Streaming Half-Life: Alyx into the Quest 3 via Steam Link was easy enough, and it was nice to have the freedom of movement, but I am in a fortunate position whereby I can easily create a large playspace right by my gaming rig, and I would rather have the visual quality increased massively, for the sake of having a DisplayPort cable trailing off towards my PC. Playing Alyx natively in the Pimax Crystal was the clincher that made me realize that despite the convenience of a tool like Steam Link, it doesn’t compare to what a headset like the Crystal can offer.

For any game that requires you to be stationary, say racing or flight sims, the Pimax Crystal can also be transformative in how you see these games. I’ve never been the biggest flight sim fan, but experiencing it through a Crystal is a breathtaking experience that’s impossible not to crack a smile at. I’m much more familiar with racing sims, and again the Crystal offers an unrivaled level of image quality and immersion thanks to its powerful display and speakers. 

closeup of the Pimax Crystal

Another fantastic performance feature of the Pimax Crystal is the automated IPD tracking system. With a range of 58-72mm, there is plenty of consideration given to how each player will be unique in their needs. Comparing this to the Quest 3’s range of 53-75mm, it may seem inferior, but the fact that the crystal can automatically track your range offers a completely personalized experience. It’s also possible to set a more precise number compared to the whole-numbers-only approach of the Quest 3.

Pimax is very clear in stating that the Crystal features the most pixels of any VR headset on the market, with 2880×2880 per eye, totaling a combined 5760×2880 resolution. Another contributing factor to the visual quality of the Crystal headset is has nearly double the typical PPD (pixel-per-degree). 

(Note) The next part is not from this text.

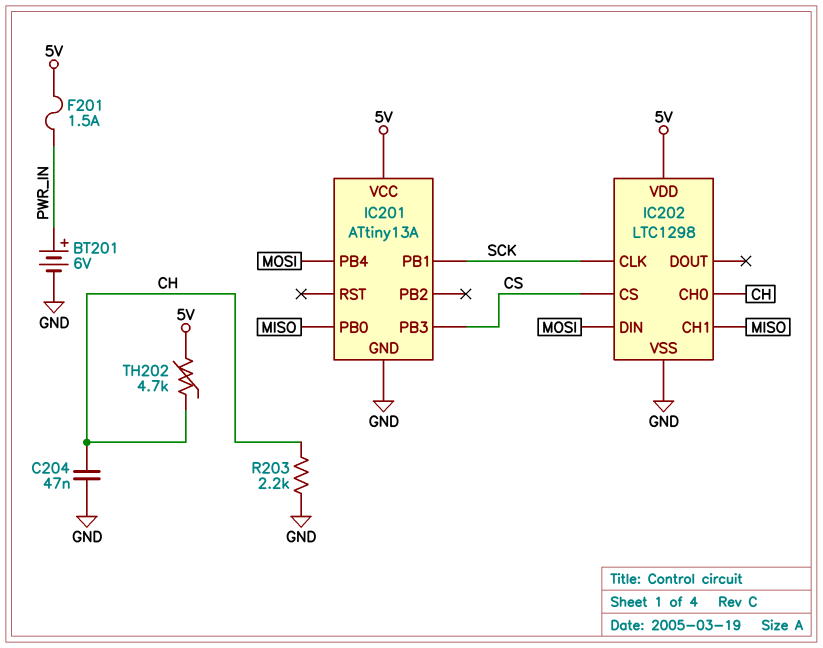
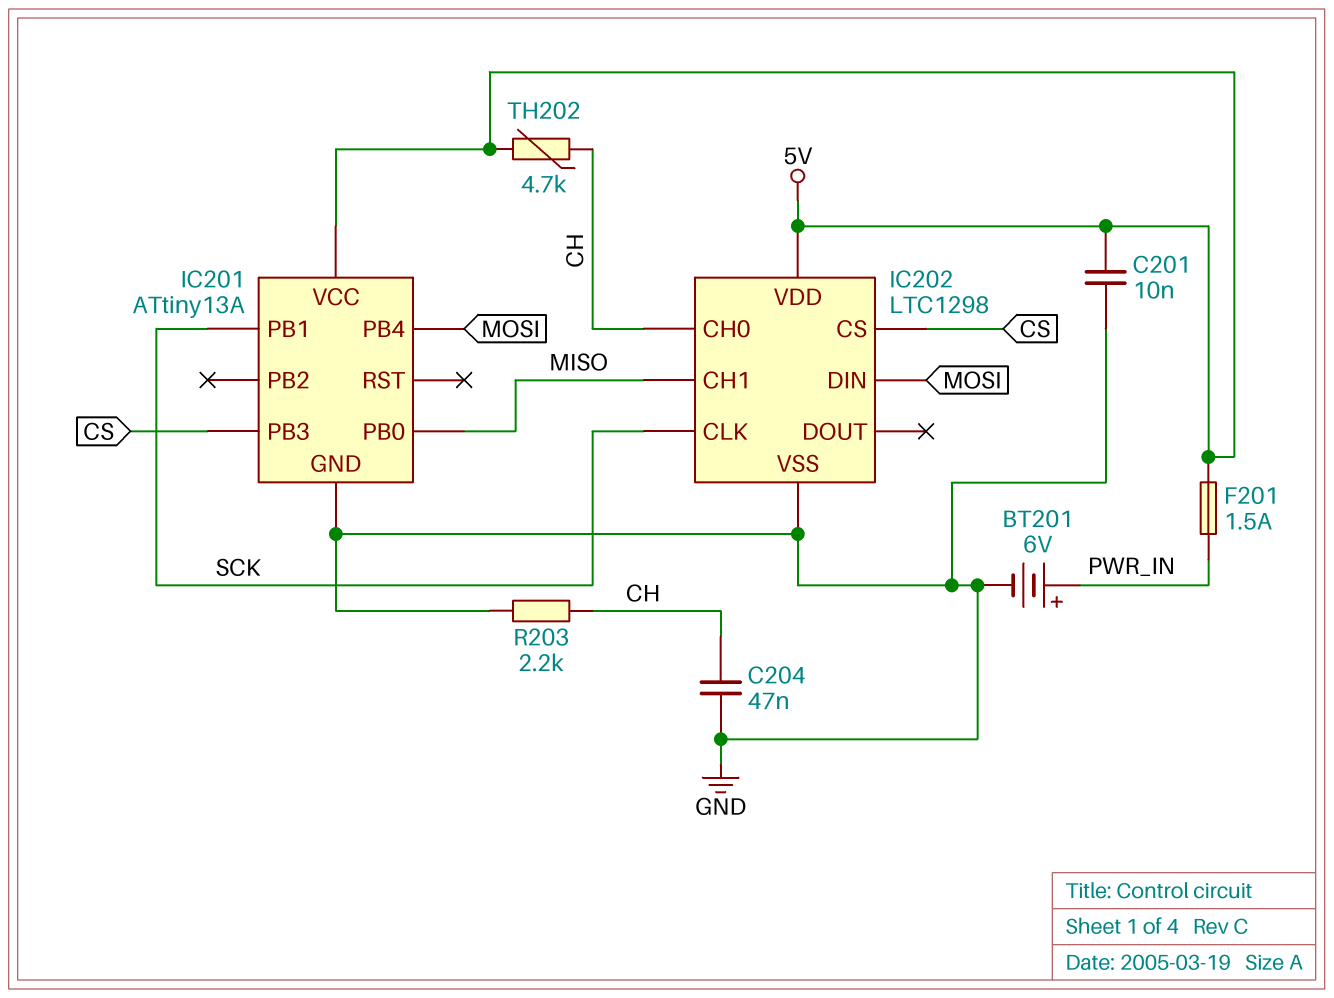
C201: none -> 10nF (5V, GND)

While I expect PPD to become a genuine quality factor in VR soon, it’s still a relatively new talking point, and while Pimax is quick to brag about its 35 PPD display, it’s hard to compare that to other headsets when the data tends to produce cloudy results. In layman’s terms, the Pimax Crystal is innovating the traditional VR display, and the likes of Meta, Valve, and Pico are playing catch up. 

With refresh rates of up to 120Hz, gameplay is exceptionally smooth. Granted, your PC gaming rig will play a big role in this, and it’s advised that you have at least an Nvidia GeForce RTX 30-series card in your rig. 

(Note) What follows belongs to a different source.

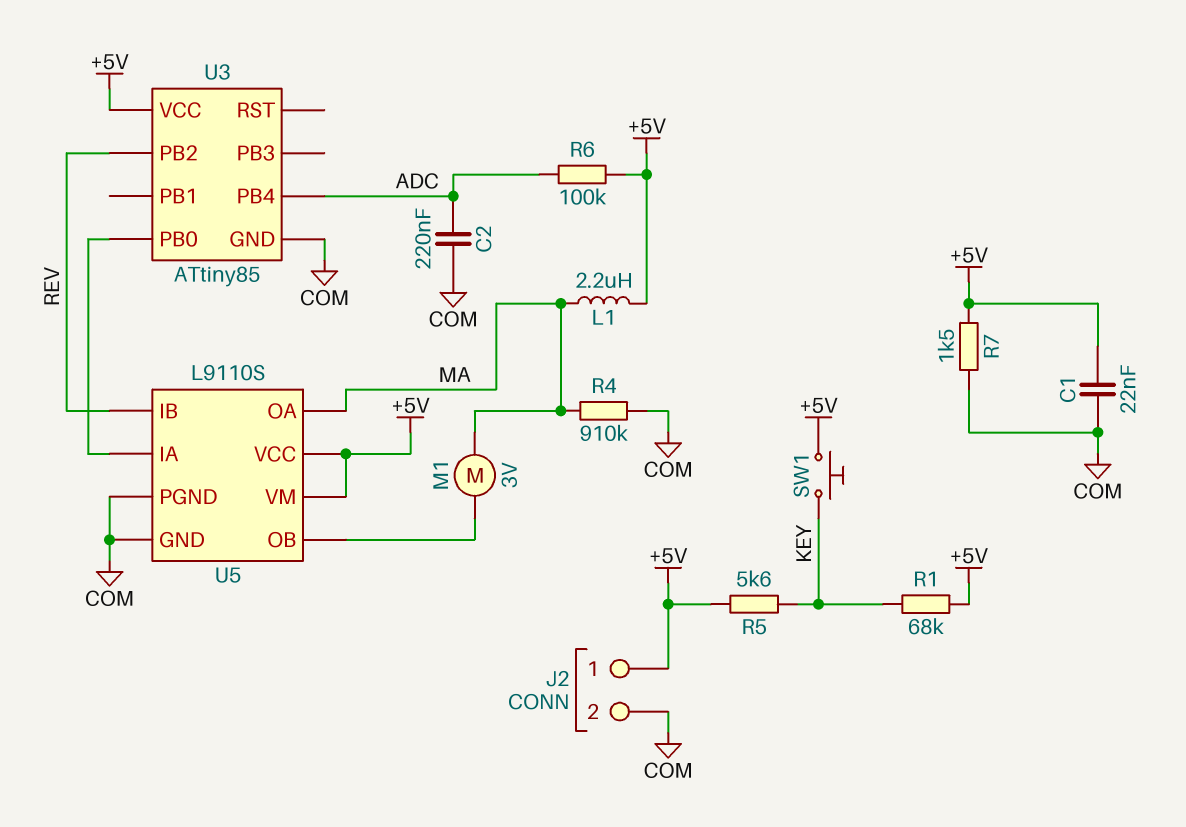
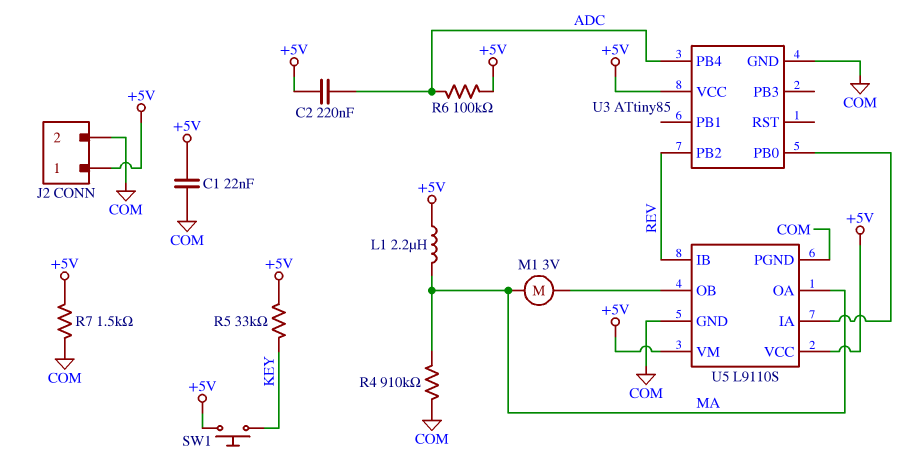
C2: 220nF (ADC, COM) -> 220nF (+5V, ADC)
R1: 68k (+5V, KEY) -> none
R5: 5.6k (+5V, KEY) -> 33k (+5V, KEY)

No matter what game I put in front of the Pimax Crystal, it was up to the task of bringing an unmatched performance that was a joy to behold. Despite the weight, I never struggled to hit hour-long sessions, which is my self-imposed limit when it comes to VR gaming. There are tweaks I would make to the architectural decisions made when the Pimax Crystal was being designed, but these are no reflection of the sheer quality of the Crystal headset. 

Should you buy the Pimax Crystal?

If you are a hardcore VR player, who is looking for the best visual experience with PCVR, yes, the Pimax Crystal is a must-buy, even at its lofty price point of $1,699 / €1,499.

If you’re just dipping your toes into VR as a hobby, or don’t have the gaming hardware to support PCVR, stick to something like the Meta Quest 3 and save yourself a lot of trouble (and money). 

In an ideal world, as I’ve already alluded to. A dedicated PCVR-only model of the Crystal would be a welcome sight and could likely bring the initial cost of entry down. The alternative is that Pimax greatly improves its standalone offering with more apps and games to justify the inclusion of this mode. 


The Pimax Crystal is unmatched when it comes to visual quality with its class-leading display. However, it’s only really useful as a PCVR headset, as its standalone options are severely lacking. Its price point puts it out of reach for most people but for those serious about VR who want nothing less than the best, the Pimax Crystal stands alone.